* _WHAT IS EXPECTED_
Display each line of the data that contains the word "many", treating uppercase and lowercase letters as different.

[[ RECORDS FOR THE TASK open ]]

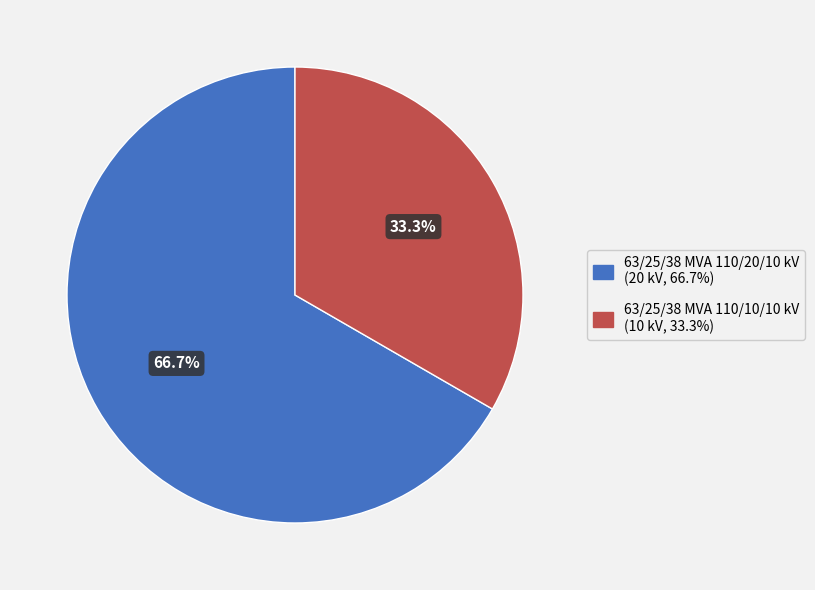

Between 63/25/38 MVA 110/10/10 kV and 63/25/38 MVA 110/20/10 kV, which is larger?

63/25/38 MVA 110/20/10 kV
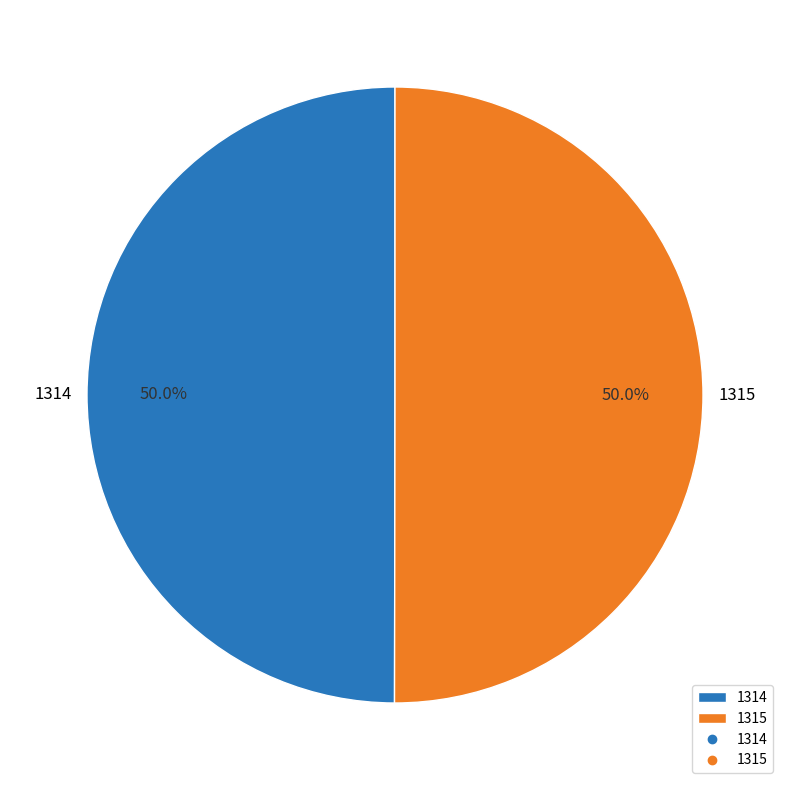

Combined, do 1315 and 1314 account for over 50%?

Yes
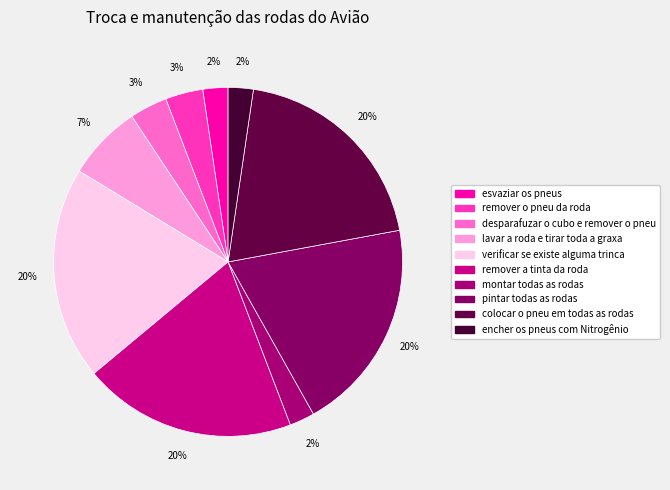

How many segments does this pie chart have?

10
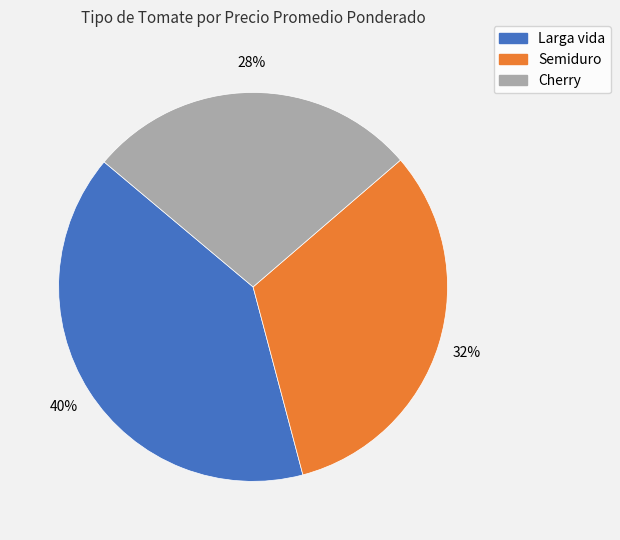

How many slices are in this pie chart?

3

[[ RECORDS FOR THE TASK closed ]]

* _RESULT OF THE EXERCISE_
How many segments does this pie chart have?
How many slices are in this pie chart?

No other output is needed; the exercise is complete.